To address this gap, we have developed novel metrics for quantifying orthogonality between any resin pair in the context of removing product and process-related impurities. We then integrated these metrics with in-silico techniques to facilitate analysis of large screening studies while enabling a knowledge-based approach to identify globally optimal resin pairs for a given separation challenge.

We have employed this in-silico mediated workflow to expedite the development of highly separable and orthogonal 3-step chromatographic processes for the removal of HCPs from Pichia pastoris-derived human growth hormone (hGH) and granulocyte-colony stimulating factor (G-CSF)1. Expanding on this work, we adapted this framework to rapidly identify optimal processes for removing both process and product-related impurities from Pichia pastoris­-derived Interferon alpha-2b (IFN-α2b)2. For these works, we developed a novel reversed-phase liquid chromatography (RPLC) analytical method to perform fingerprint analysis of process-related impurities during the resin screens to enable orthogonality calculations. By combining the orthogonality metric with in-silico techniques, optimal downstream purification processes for non-platform products were developed in 2-3 weeks from simple linear gradient screening experiments. These works have also shown that the in-silico framework can be translated to various application spaces and separation challenges.

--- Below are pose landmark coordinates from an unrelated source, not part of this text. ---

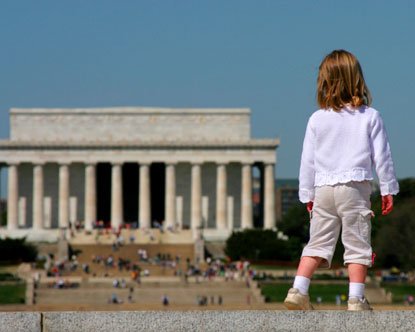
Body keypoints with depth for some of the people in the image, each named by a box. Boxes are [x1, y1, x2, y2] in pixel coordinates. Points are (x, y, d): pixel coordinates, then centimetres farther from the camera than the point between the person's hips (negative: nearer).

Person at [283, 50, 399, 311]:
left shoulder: (317, 119, 4)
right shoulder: (370, 116, -2)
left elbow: (308, 161, 7)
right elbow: (382, 156, -1)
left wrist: (307, 195, 15)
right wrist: (388, 190, 7)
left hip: (323, 189, 3)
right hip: (355, 187, -3)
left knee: (318, 243, 10)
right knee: (357, 244, 2)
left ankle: (298, 290, 0)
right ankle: (356, 299, -2)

On top of process development, the in-silico framework has been utilized to elucidate our understanding of orthogonality as well. To investigate true resin pair orthogonality or orthogonality in the lack of a purification objective, we have utilized the in-silico framework to compare the orthogonal resin pairs for process-related impurities between two expression systems: Pichia pastoris and Chinese hamster ovary cells (CHO)3. The results showed that different resin pairs were orthogonal depending on the expression system, which suggested that orthogonality was context dependent. Therefore, to investigate orthogonality in the absence of context, or product agnostic orthogonality, we screened a pool of biophysically diverse model proteins to determine the truly globally optimal resin pairs4. 

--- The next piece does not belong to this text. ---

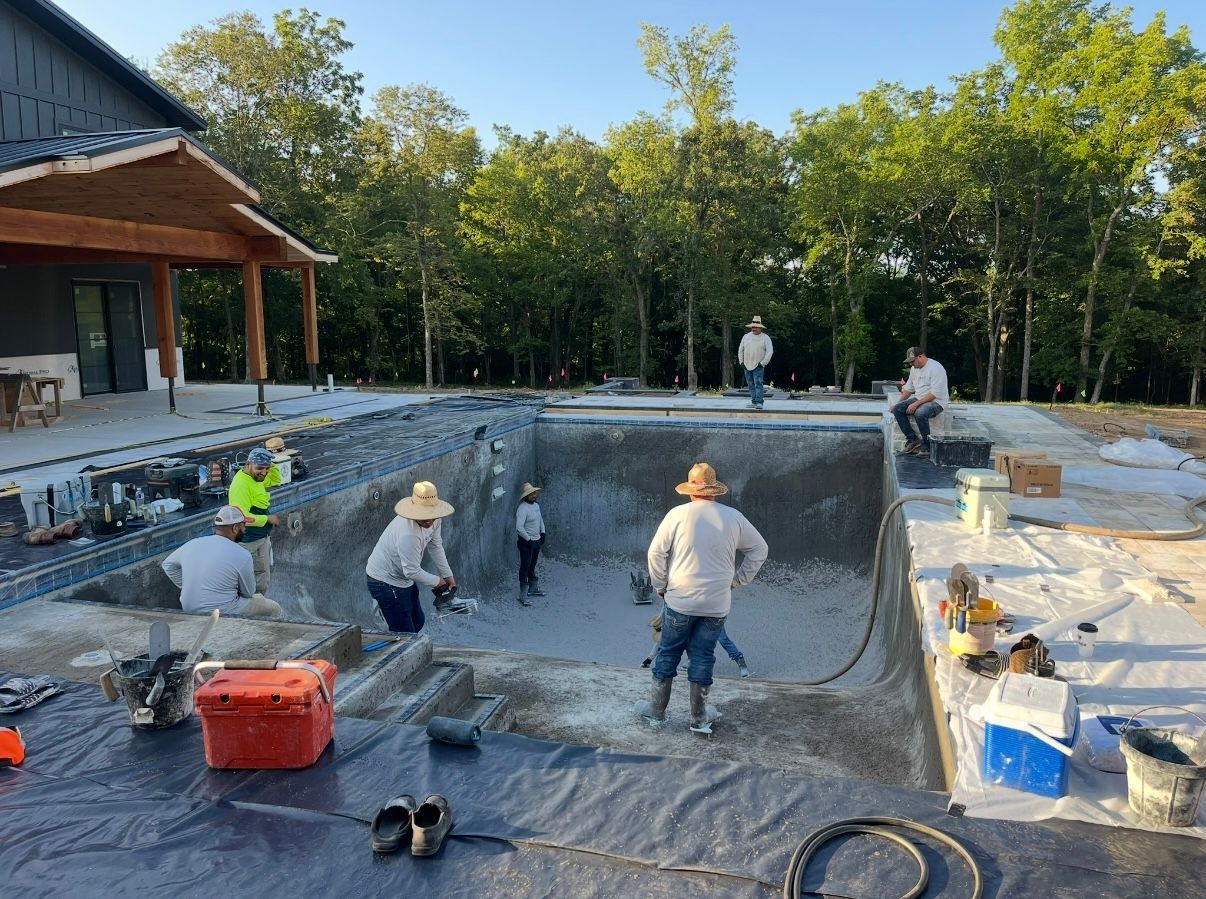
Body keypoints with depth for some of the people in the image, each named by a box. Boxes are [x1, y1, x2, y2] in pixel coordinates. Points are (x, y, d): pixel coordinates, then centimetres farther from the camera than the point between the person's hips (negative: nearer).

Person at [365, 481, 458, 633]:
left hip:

We are continuing our development of the utility of the in-silico framework and expanding upon our understanding of orthogonality by investigating separation challenges for mAb-based therapeutics. Currently, we are using the in-silico framework to identify orthogonal resin sequences for the removal of HCPs from a CHO-derived mAb product and for the removal of multiple classes of product-related impurities from CHO-derived mAb, Fc-Fusion, and Fab products. We aim to enhance the in-silico framework to include column modeling to bring process optimization into the in-silico space. To bring in a mechanistic understanding of orthogonality, we can conduct proteomic analysis to identify the specific impurities being removed by orthogonal resin pairs. We can then use these insights on orthogonality to inform novel ligand design.